I beg you to take no notice. The British left intermittently erupts like a pustule upon the buttock of a rather good country. Seventy years ago it opposed mobilisation against Adolf Hitler and worshipped the other genocide, Josef Stalin.

It has marched for Mao, Ho Chi Minh, Khrushchev, Brezhnev and Andropov. It has slobbered over Ceausescu and Mugabe. It has demonstrated against everything and everyone American for a century. Broadly speaking, it hates your country first, mine second.

Eleven years ago something dreadful happened. Maggie was ousted, Ronald retired, the Berlin wall fell and Gorby abolished communism. All the left's idols fell and its demons retired. For a decade there was nothing really to hate. But thank the Lord for his limitless mercy. Now they can applaud Saddam, Bin Laden, Kim Jong-Il . . . and hate a God-fearing Texan. So hallelujah and have a good time.

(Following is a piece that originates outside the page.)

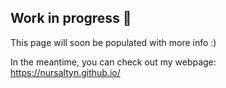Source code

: ## Work in progress 👀

This page will soon be populated with more info :)

In the meantime, you can check out my webpage: https://nursaltyn.github.io/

Posted by Owen at November 25, 2003 06:10 PM | TrackBack
Comments

I actually liked this one better:

Many Americans will be nervously peeking at the TV news from between our tightly crossed fingers and praying that you don't utterly disgrace us. Don't go all folksy and Texan, thanking Tony Blair for his friendship. He has enough to deal with already in the Labour party without receiving any more public kisses of political death from you. Don't interrupt when someone is asking you a question. Try not to puke on the Queen.

And of course, there was that story about the pilot who had his life destroyed for no reason -- collateral damage in the war on terror -- similar to the story of the Canadian businessman who got sent to Syria to be tortured. But then, no sacrifice is too great to eradicate the enimies of all that's good and pure, right ?

Posted by: Bugmaster at November 26, 2003 09:14 AM

Well, there isn't a sacrifice too great. The problem lies with who determines "good and pure." Frankly, with the exception of very few (I could probably count them on one hand - and most are dead now), nobody is equipped to correctly make that determination.

Wow...I think that's the most depressing thing I've ever written.